#### [USANDO AS INFORMAÇÕES]
a – Responda, com base no texto sobre a produção industrial:
(i) Qual foi a variação da indústria na comparação entre junho e julho?
(ii) Qual instituto divulgou a Pesquisa Industrial Mensal?
(iii) Em que mês e ano ocorreu o recorde histórico de produção?
b – Dê continuidade ao texto sobre a produção industrial a partir do ponto em que ele termina.

#### [TRECHO DO TEXTO]
****************************************
O setor industrial brasileiro apresentou um aumento de 0,2% na comparação entre junho e julho, marcando a interrupção de uma sequência de dois meses de diminuição. Com essa recuperação, em 2026, a produção acumula um crescimento de 1,1% e um aumento de 0,6% nos últimos doze meses.
Por outro lado, ao se comparar com julho de 2025, a indústria sofreu uma queda de 0,5%. A média móvel trimestral, ferramenta que analisa a tendência do setor, também apresentou redução, de 0,8%.
Dados Relevantes
Essas informações estão contidas na Pesquisa Industrial Mensal (PIM), divulgada na quarta-feira (2) pelo Instituto Brasileiro de Geografia e Estatística (IBGE).
Conforme o IBGE, o crescimento acumulado nos últimos doze meses, que é de 0,6%, indica uma leve desaceleração em relação ao 0,7% registrado até junho de 2026.
Confira a evolução da produção industrial no ano de 2026, observando a comparação entre meses consecutivos:
Janeiro: 2,1%
Fevereiro: 1,0%
Março: 0,1%
Abril: 1,2%
Maio: -1,0%
Junho: -1,6%
Julho: 0,2%
O desempenho de julho deixou o setor industrial 2,1% acima do nível pré-pandemia de fevereiro de 2020, embora ainda 15% abaixo do recorde histórico de produção, que ocorreu em maio de 2001.
****************************************
#### [REGISTROS DE DADOS]
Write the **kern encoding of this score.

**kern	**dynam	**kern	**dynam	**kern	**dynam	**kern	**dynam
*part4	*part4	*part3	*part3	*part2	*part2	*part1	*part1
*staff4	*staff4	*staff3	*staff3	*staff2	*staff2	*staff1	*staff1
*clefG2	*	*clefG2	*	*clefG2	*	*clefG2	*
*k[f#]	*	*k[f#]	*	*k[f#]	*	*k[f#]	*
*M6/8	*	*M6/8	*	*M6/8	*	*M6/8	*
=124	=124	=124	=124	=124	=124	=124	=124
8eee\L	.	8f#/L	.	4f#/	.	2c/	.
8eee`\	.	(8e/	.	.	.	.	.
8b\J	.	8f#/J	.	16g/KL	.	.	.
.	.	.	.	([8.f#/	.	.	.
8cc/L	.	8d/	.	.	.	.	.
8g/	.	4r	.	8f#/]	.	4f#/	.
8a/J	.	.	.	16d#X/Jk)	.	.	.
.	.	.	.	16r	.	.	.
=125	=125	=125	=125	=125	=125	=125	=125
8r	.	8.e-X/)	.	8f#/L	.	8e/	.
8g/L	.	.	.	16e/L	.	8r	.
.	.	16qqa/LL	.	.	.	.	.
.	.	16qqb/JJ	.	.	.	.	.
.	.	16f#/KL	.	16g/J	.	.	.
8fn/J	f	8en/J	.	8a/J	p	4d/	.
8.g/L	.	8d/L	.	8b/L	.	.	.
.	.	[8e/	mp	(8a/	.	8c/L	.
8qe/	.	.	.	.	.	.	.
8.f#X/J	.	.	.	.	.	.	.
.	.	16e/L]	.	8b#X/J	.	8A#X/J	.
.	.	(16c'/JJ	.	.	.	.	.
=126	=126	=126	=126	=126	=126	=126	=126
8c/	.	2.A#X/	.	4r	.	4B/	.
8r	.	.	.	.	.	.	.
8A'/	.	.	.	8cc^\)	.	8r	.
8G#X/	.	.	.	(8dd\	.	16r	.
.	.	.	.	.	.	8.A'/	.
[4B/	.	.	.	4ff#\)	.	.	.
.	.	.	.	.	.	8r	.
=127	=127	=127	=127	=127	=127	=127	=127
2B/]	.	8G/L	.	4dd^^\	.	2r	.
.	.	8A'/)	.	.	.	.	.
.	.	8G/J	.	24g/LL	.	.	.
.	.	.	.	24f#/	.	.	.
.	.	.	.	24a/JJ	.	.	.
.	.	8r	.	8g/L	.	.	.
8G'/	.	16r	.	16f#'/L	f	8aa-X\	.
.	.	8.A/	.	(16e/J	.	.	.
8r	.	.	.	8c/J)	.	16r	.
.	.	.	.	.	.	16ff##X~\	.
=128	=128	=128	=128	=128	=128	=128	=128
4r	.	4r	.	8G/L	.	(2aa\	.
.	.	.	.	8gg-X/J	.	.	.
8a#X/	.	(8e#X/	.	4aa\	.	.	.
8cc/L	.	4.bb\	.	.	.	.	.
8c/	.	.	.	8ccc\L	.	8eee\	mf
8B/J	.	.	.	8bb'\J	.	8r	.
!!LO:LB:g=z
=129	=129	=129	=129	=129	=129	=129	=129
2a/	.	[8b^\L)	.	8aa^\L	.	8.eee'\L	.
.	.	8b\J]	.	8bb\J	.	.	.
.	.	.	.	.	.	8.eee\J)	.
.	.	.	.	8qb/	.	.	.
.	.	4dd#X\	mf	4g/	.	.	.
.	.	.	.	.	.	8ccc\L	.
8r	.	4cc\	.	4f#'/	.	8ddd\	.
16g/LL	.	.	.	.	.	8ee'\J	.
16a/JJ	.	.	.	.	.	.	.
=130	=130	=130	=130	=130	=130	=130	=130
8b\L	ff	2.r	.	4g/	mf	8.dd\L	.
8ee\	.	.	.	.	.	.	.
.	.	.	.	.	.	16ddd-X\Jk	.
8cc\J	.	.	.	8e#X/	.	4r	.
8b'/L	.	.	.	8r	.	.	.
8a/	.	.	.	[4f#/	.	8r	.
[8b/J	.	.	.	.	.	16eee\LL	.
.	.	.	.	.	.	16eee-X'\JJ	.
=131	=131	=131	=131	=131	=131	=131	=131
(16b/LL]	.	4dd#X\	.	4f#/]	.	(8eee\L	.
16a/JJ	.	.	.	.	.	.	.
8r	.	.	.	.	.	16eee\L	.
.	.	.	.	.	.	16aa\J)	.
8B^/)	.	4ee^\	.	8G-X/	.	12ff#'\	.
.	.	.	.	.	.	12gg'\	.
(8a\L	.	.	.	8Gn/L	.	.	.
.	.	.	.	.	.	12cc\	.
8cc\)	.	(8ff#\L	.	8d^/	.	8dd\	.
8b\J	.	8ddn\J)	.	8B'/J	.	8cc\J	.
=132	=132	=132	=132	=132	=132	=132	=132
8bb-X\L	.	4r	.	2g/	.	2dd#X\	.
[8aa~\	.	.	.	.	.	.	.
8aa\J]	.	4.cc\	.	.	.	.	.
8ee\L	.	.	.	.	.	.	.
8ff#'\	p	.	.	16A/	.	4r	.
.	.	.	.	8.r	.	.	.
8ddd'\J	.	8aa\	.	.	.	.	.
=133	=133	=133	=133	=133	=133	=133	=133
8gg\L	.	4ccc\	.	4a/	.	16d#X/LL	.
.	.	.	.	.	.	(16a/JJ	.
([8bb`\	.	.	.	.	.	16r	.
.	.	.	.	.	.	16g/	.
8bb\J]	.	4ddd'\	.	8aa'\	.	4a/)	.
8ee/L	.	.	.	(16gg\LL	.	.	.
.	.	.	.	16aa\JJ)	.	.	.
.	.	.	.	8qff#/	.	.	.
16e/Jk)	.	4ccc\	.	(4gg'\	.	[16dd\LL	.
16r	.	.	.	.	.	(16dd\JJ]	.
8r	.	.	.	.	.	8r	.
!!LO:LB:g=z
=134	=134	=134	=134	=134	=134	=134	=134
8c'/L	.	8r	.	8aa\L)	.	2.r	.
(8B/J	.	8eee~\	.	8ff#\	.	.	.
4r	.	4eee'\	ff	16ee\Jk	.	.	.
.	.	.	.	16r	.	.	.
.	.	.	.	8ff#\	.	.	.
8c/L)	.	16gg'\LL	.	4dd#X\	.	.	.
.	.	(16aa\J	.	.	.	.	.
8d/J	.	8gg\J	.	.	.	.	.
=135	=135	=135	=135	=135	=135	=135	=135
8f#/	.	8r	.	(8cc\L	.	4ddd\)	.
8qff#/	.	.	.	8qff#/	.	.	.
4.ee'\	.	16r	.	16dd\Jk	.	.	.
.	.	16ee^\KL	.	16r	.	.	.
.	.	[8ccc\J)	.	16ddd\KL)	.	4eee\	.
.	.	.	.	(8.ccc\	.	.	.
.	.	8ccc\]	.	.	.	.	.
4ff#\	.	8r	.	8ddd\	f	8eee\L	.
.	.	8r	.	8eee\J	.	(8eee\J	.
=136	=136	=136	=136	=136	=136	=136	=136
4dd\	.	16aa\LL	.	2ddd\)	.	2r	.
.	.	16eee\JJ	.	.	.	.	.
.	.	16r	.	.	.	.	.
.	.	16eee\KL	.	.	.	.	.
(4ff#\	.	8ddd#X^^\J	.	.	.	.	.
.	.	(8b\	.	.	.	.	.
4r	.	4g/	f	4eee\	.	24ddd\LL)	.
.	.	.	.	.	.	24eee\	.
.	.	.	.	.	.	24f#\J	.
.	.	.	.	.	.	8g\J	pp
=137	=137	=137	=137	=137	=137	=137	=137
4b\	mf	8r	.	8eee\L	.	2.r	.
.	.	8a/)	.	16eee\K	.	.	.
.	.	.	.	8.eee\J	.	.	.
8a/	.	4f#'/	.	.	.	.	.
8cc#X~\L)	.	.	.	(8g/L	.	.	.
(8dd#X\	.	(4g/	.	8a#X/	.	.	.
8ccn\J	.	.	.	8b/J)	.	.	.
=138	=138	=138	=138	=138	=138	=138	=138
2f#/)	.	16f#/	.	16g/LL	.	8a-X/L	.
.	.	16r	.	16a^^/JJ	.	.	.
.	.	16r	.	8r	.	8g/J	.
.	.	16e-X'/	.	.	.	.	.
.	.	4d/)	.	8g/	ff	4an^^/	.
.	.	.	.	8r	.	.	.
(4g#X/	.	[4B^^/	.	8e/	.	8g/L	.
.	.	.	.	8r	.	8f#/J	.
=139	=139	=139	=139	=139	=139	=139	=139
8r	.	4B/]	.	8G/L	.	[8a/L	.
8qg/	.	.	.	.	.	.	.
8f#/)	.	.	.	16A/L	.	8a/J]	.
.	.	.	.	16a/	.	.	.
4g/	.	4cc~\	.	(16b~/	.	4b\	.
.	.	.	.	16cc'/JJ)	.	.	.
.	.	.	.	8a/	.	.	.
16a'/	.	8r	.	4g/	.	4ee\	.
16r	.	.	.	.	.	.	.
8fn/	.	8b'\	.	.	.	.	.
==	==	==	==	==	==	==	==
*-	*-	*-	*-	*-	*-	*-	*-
****************************************
#### [RESPOSTAS ÀS TAREFAS]
a –
(i) Um aumento de 0,2%.
(ii) O Instituto Brasileiro de Geografia e Estatística (IBGE).
(iii) Em maio de 2001.

b –
Principais Influências
A pesquisa do IBGE mostra que a maioria das grandes categorias econômicas apresentaram crescimento entre junho e julho:
Bens de consumo duráveis: 3,2%
Bens de capital: 2,4%
Bens de consumo semi e não duráveis: 0,5%
Bens intermediários: -0,2%
Entre as atividades consideradas, 13 dos 25 segmentos estudados apresentaram crescimento:
Equipamentos de informática, produtos eletrônicos e ópticos: 12,2%
Produtos alimentícios: 1%
Coque, derivados do petróleo e biocombustíveis: 1,1%
Outros equipamentos de transporte: 11,2%
Produtos do fumo: 11,1%
Máquinas, aparelhos e materiais elétricos: 2,3%
Confecção de roupas e acessórios: 2,6%
No entanto, a maior queda foi observada na indústria extrativa, que caiu 1%.
O IBGE informa que outras quedas significativas ocorreram nas áreas de impressão e reprodução de gravações (-17,2%), produtos diversos (-9,0%), metalurgia (-1,4%), produtos químicos (-0,8%) e celulose, papel e produtos de papel (-1,3%).
O índice de difusão indicou que 69,6% dos 789 produtos monitorados pelo IBGE tiveram desempenho positivo de junho para julho, o que representa o segundo maior índice do ano, perdendo apenas para março, que alcançou 80,6%.